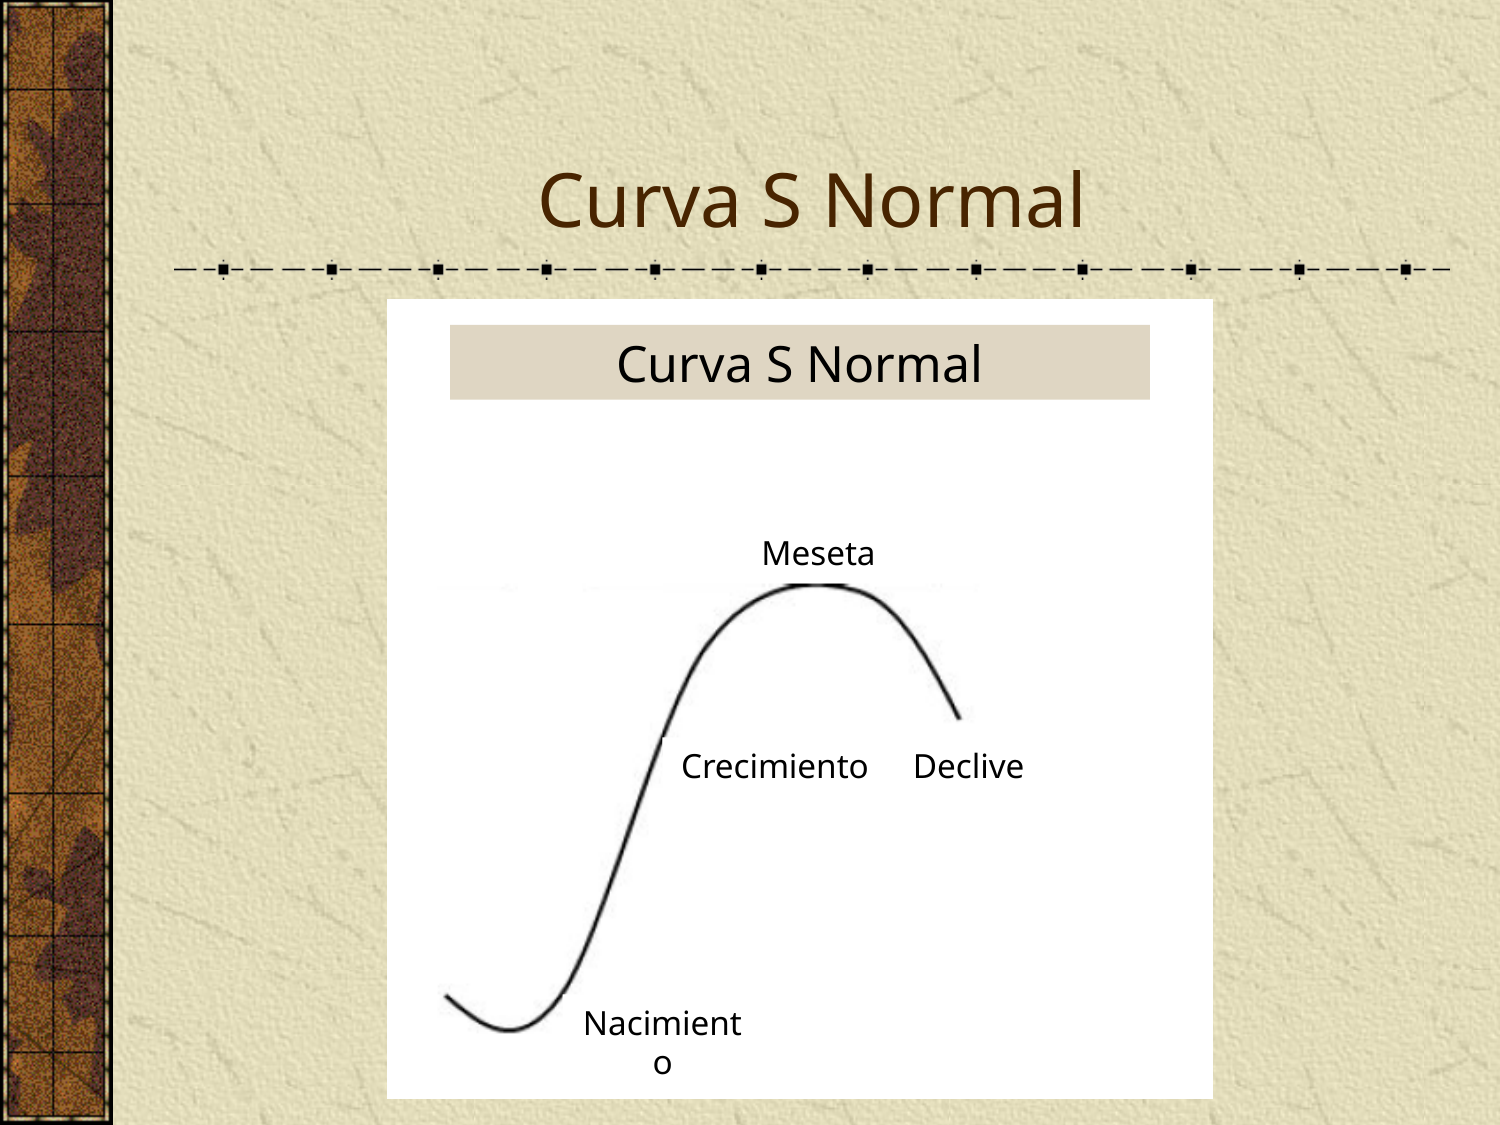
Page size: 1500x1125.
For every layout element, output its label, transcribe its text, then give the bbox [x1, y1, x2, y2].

title Curva S Normal [174, 87, 1451, 251]
picture [0, 0, 1500, 1125]
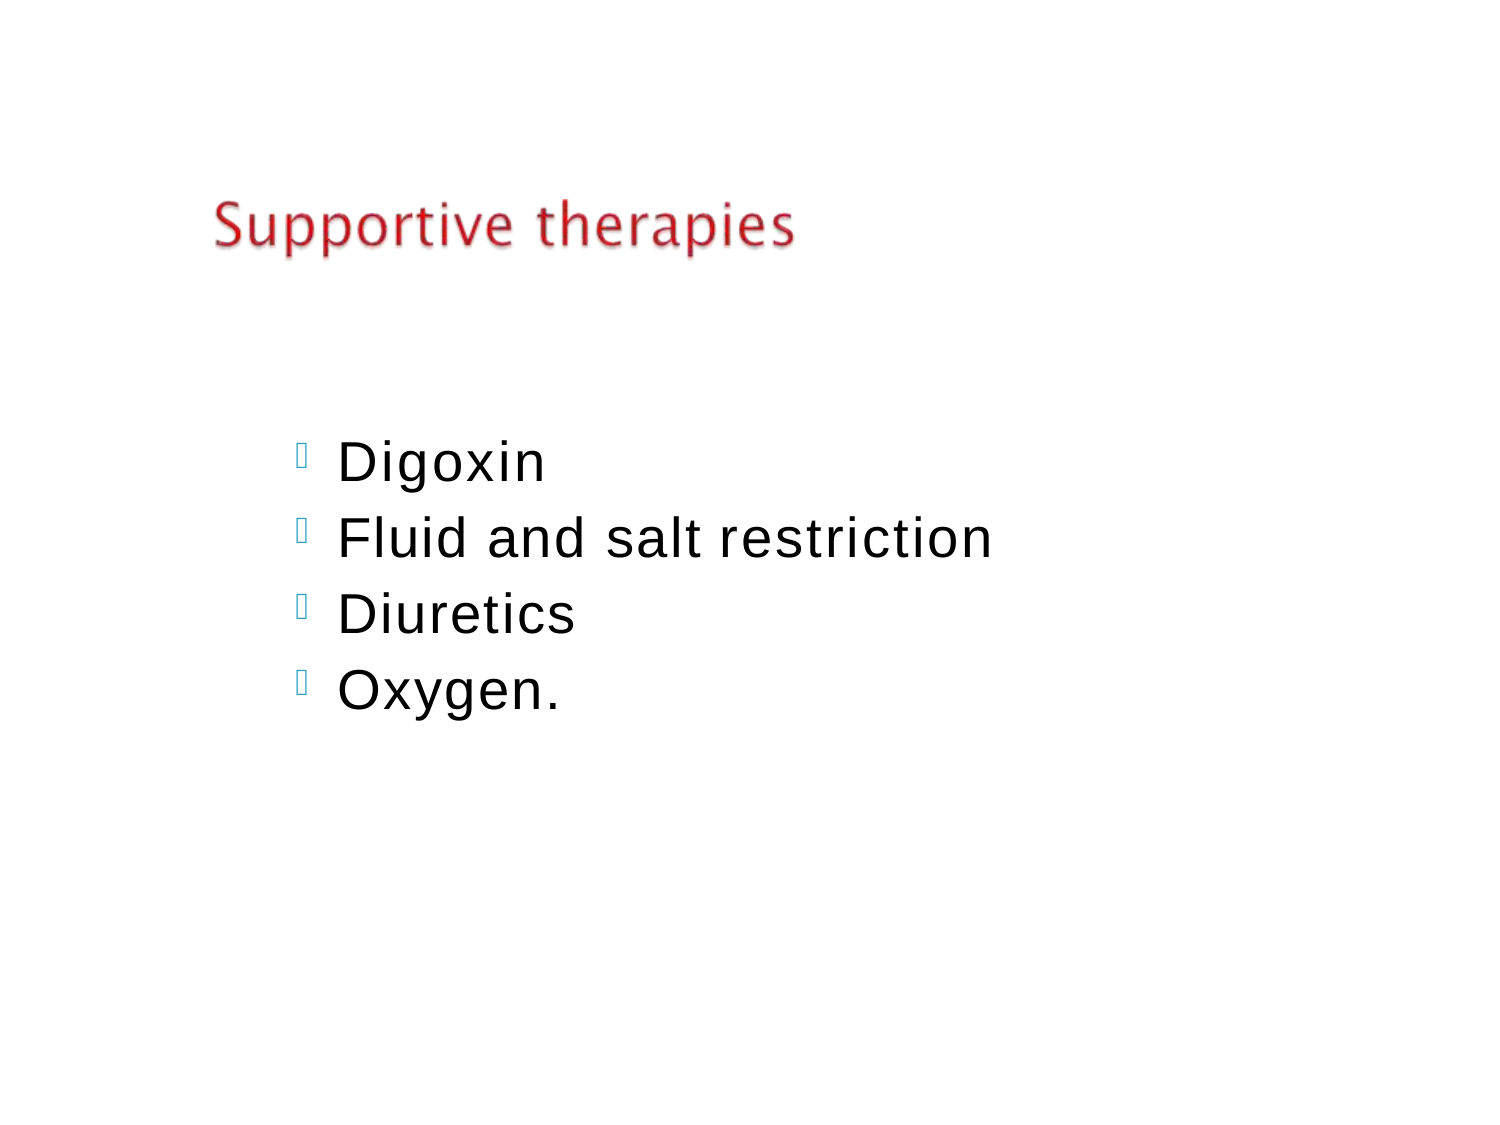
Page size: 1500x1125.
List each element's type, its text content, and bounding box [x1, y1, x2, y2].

text_box Digoxin Fluid and salt restriction Diuretics Oxygen. [293, 414, 1002, 721]
text_box [214, 199, 796, 263]
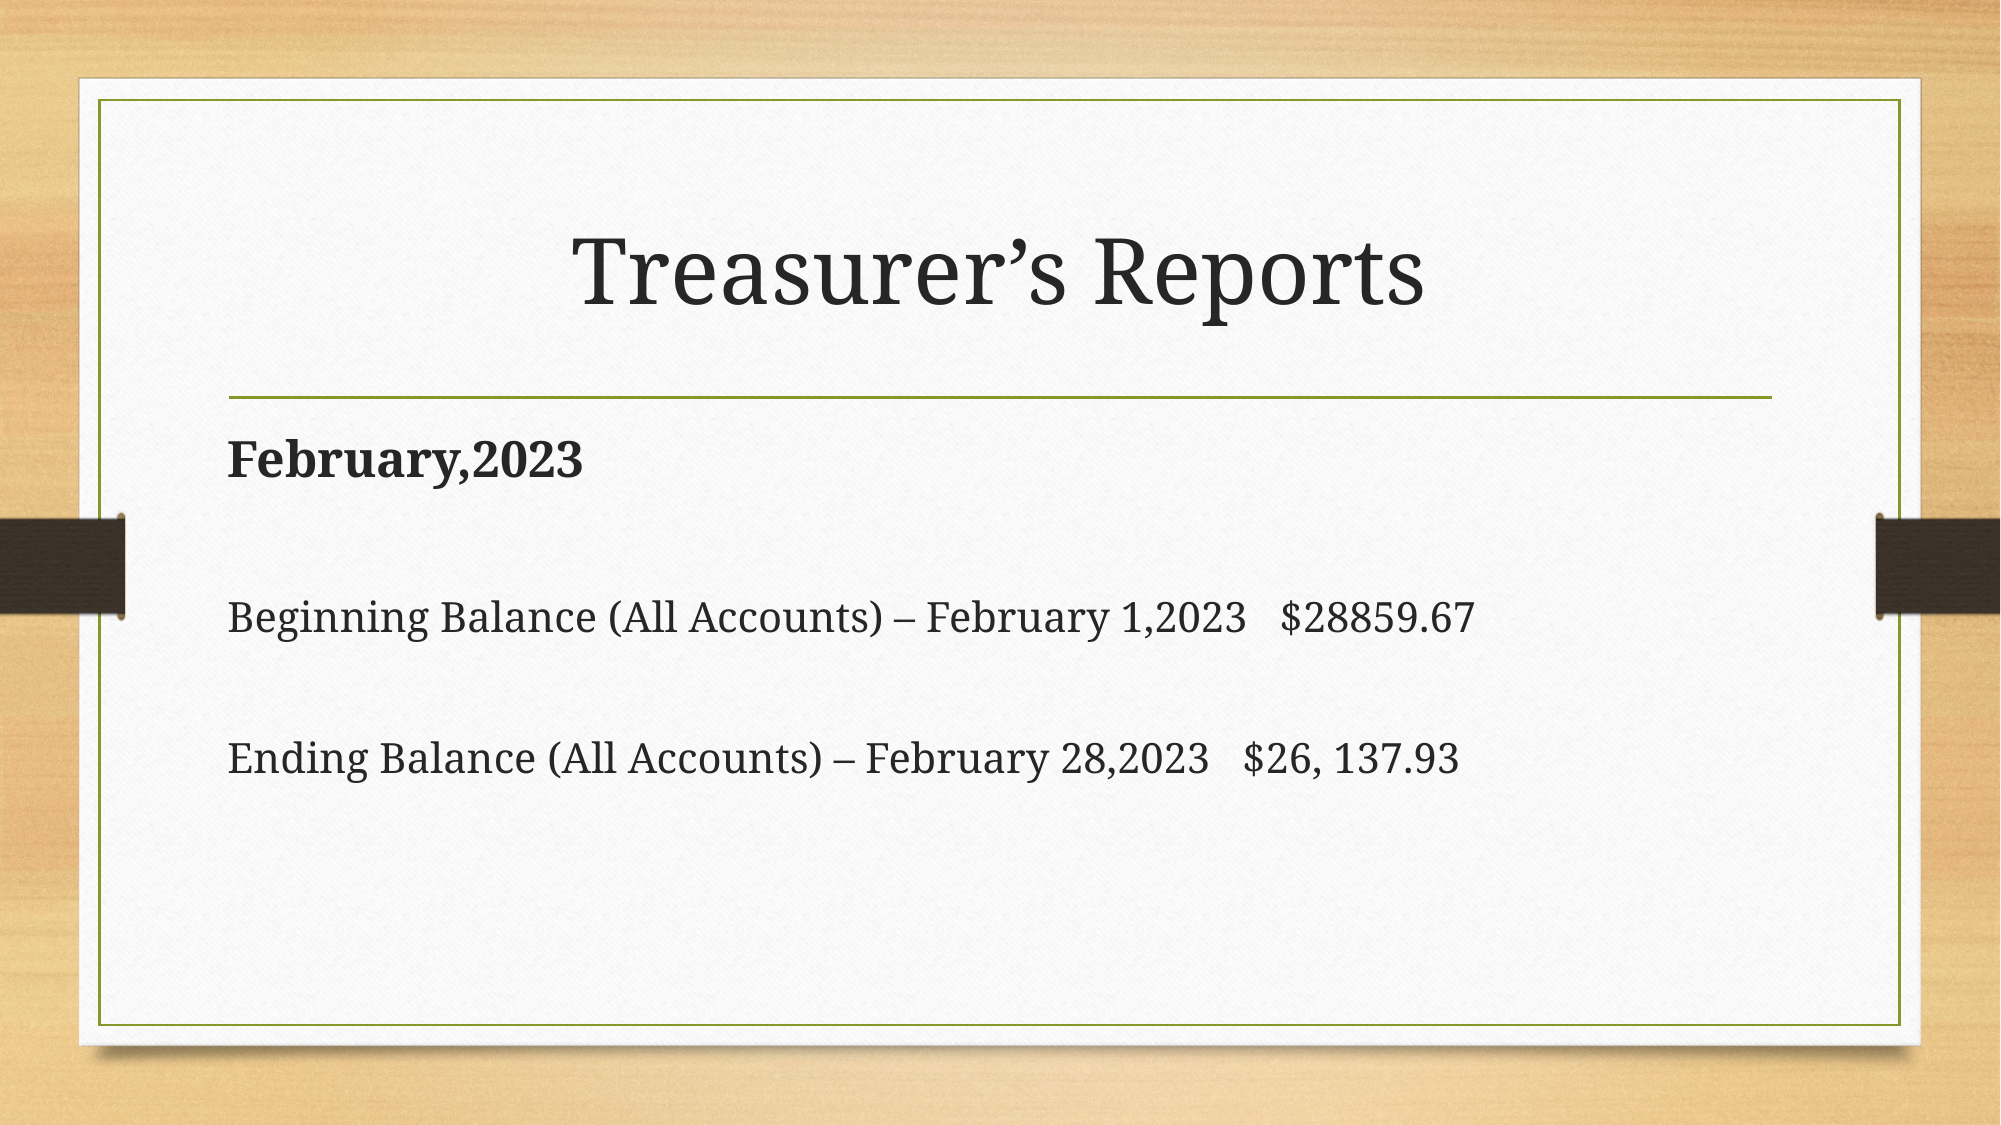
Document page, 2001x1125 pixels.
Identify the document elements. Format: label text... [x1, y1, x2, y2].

list February,2023 Beginning Balance (All Accounts) – February 1,2023 $28859.67 Ending Balance (All Accounts) – February 28,2023 $26, 137.93 [212, 419, 1788, 964]
picture [0, 0, 2001, 1125]
title Treasurer’s Reports [212, 161, 1788, 375]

__________________________________________________

Task requirements:
Reproduce every entry exactly, but omit each picture.

Output for this task:
Page size: 1500x1125.
For every layout element, output its label, transcribe its text, then give the bbox [x1, y1, x2, y2].

title Curva S Normal [174, 87, 1451, 251]
picture [0, 0, 1500, 1125]
Page size: 1500x1125.
List each element's type, its text content, and bounding box [x1, y1, x2, y2].

text_box Digoxin Fluid and salt restriction Diuretics Oxygen. [293, 414, 1002, 721]
text_box [214, 199, 796, 263]
Document page, 2001x1125 pixels.
Identify the document elements. Format: label text... [x1, y1, x2, y2].

list February,2023 Beginning Balance (All Accounts) – February 1,2023 $28859.67 Ending Balance (All Accounts) – February 28,2023 $26, 137.93 [212, 419, 1788, 964]
picture [0, 0, 2001, 1125]
title Treasurer’s Reports [212, 161, 1788, 375]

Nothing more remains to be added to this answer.